On the video, the rain had not started and the pavement was still dry. Except for a bird flitting past, nothing moved in the frame.

“Fifty years ago, when I was growing up, we kids had respect for the dead. We’d never dream of painting graffiti on a cemetery wall or tipping over gravestones. That’s why we had to install these cameras. No wonder the world’s falling apart.”

The lament of every generation, thought Jane.The world’s falling apart.It’s what her grandmother used to say. It’s what her dad still said. And one of these days, she’d probably say it to her own daughter, Regina.

Her attention perked up when, at 9:35, a silver sedan pulled to a stop at the curb. An elderly couple climbed out and slowly walked through the gate, holding hands.

“That’s just the Santoros,” said Haas. “Their daughter brings them here every week to visit their son. He’s buried down on Lilac Lane.
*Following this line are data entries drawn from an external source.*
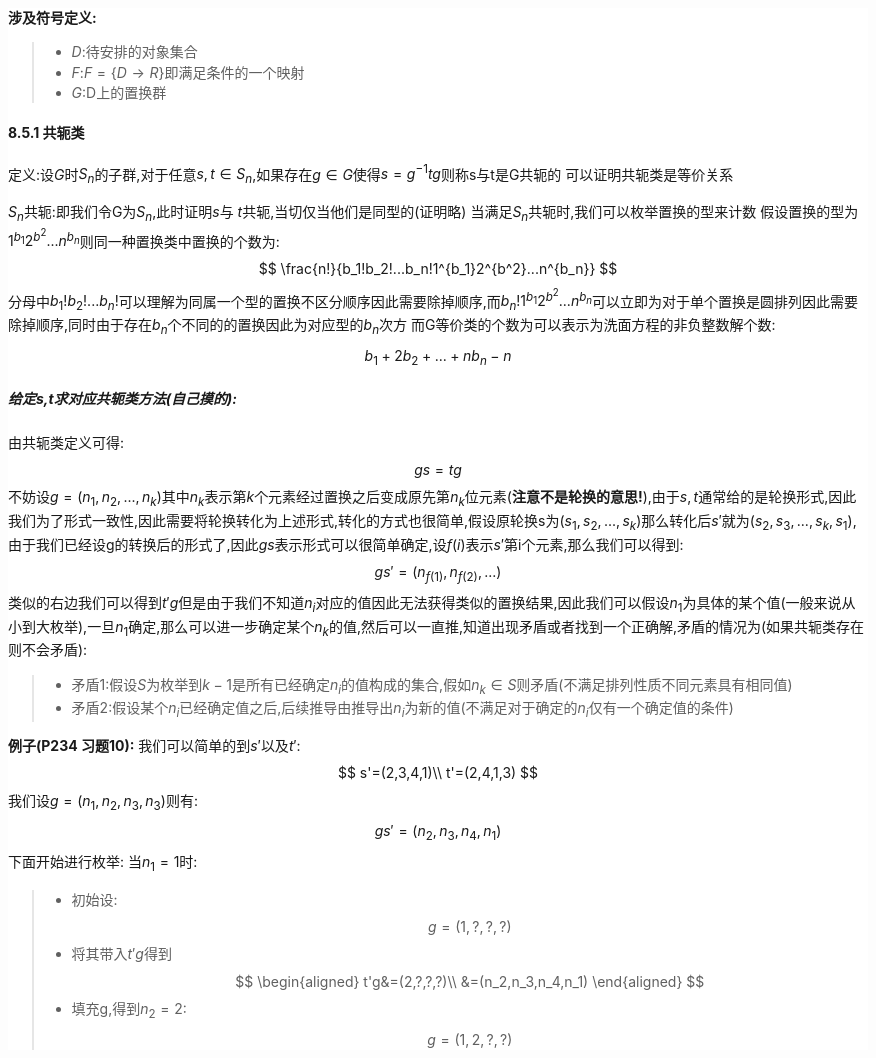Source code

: **涉及符号定义:**
>+ $D$:待安排的对象集合
>+ $F$:$F=\{D\to R\}$即满足条件的一个映射
>+ $G$:D上的置换群

#### 8.5.1 共轭类
定义:设$G$时$S_n$的子群,对于任意$s,t\in S_n$,如果存在$g\in G$使得$s=g^{-1}tg$则称s与t是G共轭的
可以证明共轭类是等价关系

$S_n$共轭:即我们令G为$S_n$,此时证明$s$与    $t$共轭,当切仅当他们是同型的(证明略)
当满足$S_n$共轭时,我们可以枚举置换的型来计数
假设置换的型为$1^{b_1}2^{b^2}...n^{b_n}$则同一种置换类中置换的个数为:
$$
\frac{n!}{b_1!b_2!...b_n!1^{b_1}2^{b^2}...n^{b_n}}
$$
分母中$b_1!b_2!...b_n!$可以理解为同属一个型的置换不区分顺序因此需要除掉顺序,而$b_n!1^{b_1}2^{b^2}...n^{b_n}$可以立即为对于单个置换是圆排列因此需要除掉顺序,同时由于存在$b_n$个不同的的置换因此为对应型的$b_n$次方
而G等价类的个数为可以表示为洗面方程的非负整数解个数:
$$
b_1+2b_2+...+nb_n-n
$$

##### 给定s,t求对应共轭类方法(自己摸的):
由共轭类定义可得:
$$
gs=tg
$$
不妨设$g=(n_1,n_2,...,n_k)$其中$n_k$表示第$k$个元素经过置换之后变成原先第$n_k$位元素(**注意不是轮换的意思!**),由于$s,t$通常给的是轮换形式,因此我们为了形式一致性,因此需要将轮换转化为上述形式,转化的方式也很简单,假设原轮换s为$(s_1,s_2,...,s_k)$那么转化后$s'$就为$(s_2,s_3,...,s_k,s_1)$,由于我们已经设g的转换后的形式了,因此$gs$表示形式可以很简单确定,设$f(i)$表示$s'$第i个元素,那么我们可以得到:
$$
gs'=(n_{f(1)},n_{f(2)},...)
$$
类似的右边我们可以得到$t'g$但是由于我们不知道$n_i$对应的值因此无法获得类似的置换结果,因此我们可以假设$n_1$为具体的某个值(一般来说从小到大枚举),一旦$n_1$确定,那么可以进一步确定某个$n_k$的值,然后可以一直推,知道出现矛盾或者找到一个正确解,矛盾的情况为(如果共轭类存在则不会矛盾):
>+ 矛盾1:假设$S$为枚举到$k-1$是所有已经确定$n_i$的值构成的集合,假如$n_k\in S$则矛盾(不满足排列性质不同元素具有相同值)
>+ 矛盾2:假设某个$n_i$已经确定值之后,后续推导由推导出$n_i$为新的值(不满足对于确定的$n_i$仅有一个确定值的条件)

**例子(P234 习题10):**
我们可以简单的到$s'$以及$t'$:
$$
s'=(2,3,4,1)\\
t'=(2,4,1,3)
$$
我们设$g=(n_1,n_2,n_3,n_3)$则有:
$$
gs'=(n_2,n_3,n_4,n_1)
$$
下面开始进行枚举:
当$n_1=1$时:
>+ 初始设:
$$
g=(1,?,?,?)
$$
>+ 将其带入$t'g$得到
$$
\begin{aligned}
t'g&=(2,?,?,?)\\
&=(n_2,n_3,n_4,n_1)
\end{aligned}
$$
>+ 填充g,得到$n_2=2$:
$$
g=(1,2,?,?)
$$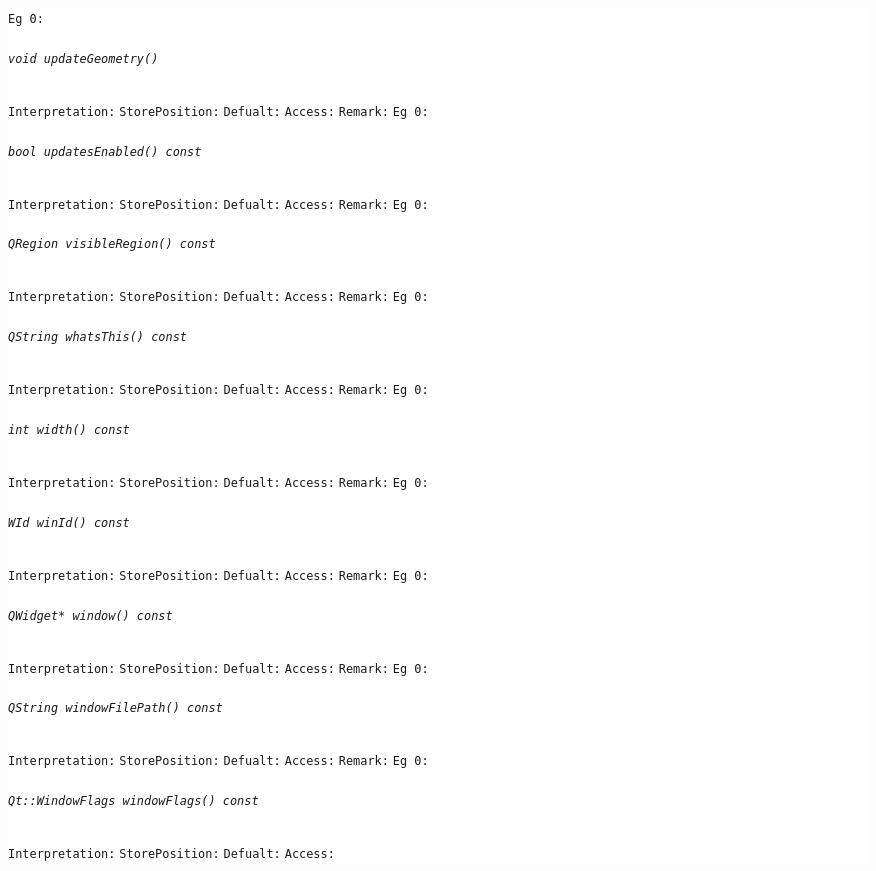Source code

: `Eg 0:`
###### `void updateGeometry()`
`Interpretation:`
`StorePosition:`
`Defualt:`
`Access:`
`Remark:`
`Eg 0:`
###### `bool updatesEnabled() const`
`Interpretation:`
`StorePosition:`
`Defualt:`
`Access:`
`Remark:`
`Eg 0:`
###### `QRegion visibleRegion() const`
`Interpretation:`
`StorePosition:`
`Defualt:`
`Access:`
`Remark:`
`Eg 0:`
###### `QString whatsThis() const`
`Interpretation:`
`StorePosition:`
`Defualt:`
`Access:`
`Remark:`
`Eg 0:`
###### `int width() const`
`Interpretation:`
`StorePosition:`
`Defualt:`
`Access:`
`Remark:`
`Eg 0:`
###### `WId winId() const`
`Interpretation:`
`StorePosition:`
`Defualt:`
`Access:`
`Remark:`
`Eg 0:`
###### `QWidget* window() const`
`Interpretation:`
`StorePosition:`
`Defualt:`
`Access:`
`Remark:`
`Eg 0:`
###### `QString windowFilePath() const`
`Interpretation:`
`StorePosition:`
`Defualt:`
`Access:`
`Remark:`
`Eg 0:`
###### `Qt::WindowFlags windowFlags() const`
`Interpretation:`
`StorePosition:`
`Defualt:`
`Access:`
Watch, the daughter’s gone to park the car, but she’ll show up any minute with the flowers.”

Moments later, as he’d predicted, a woman walked into view carrying a vase of roses, and she followed her parents through the gate.

“Those are the saddest ones,” said Haas. “I mean, every death is sad, but when you lose a child…”

“How did their son die?” asked Frost.

“They won’t ever talk about it, but I’m told it was a drug overdose. It happened years ago, when he was only thirtysomething. And here it is, all these years later, and they still come once a week, like clockwork. We always have the golf cart ready to take them to the grave.”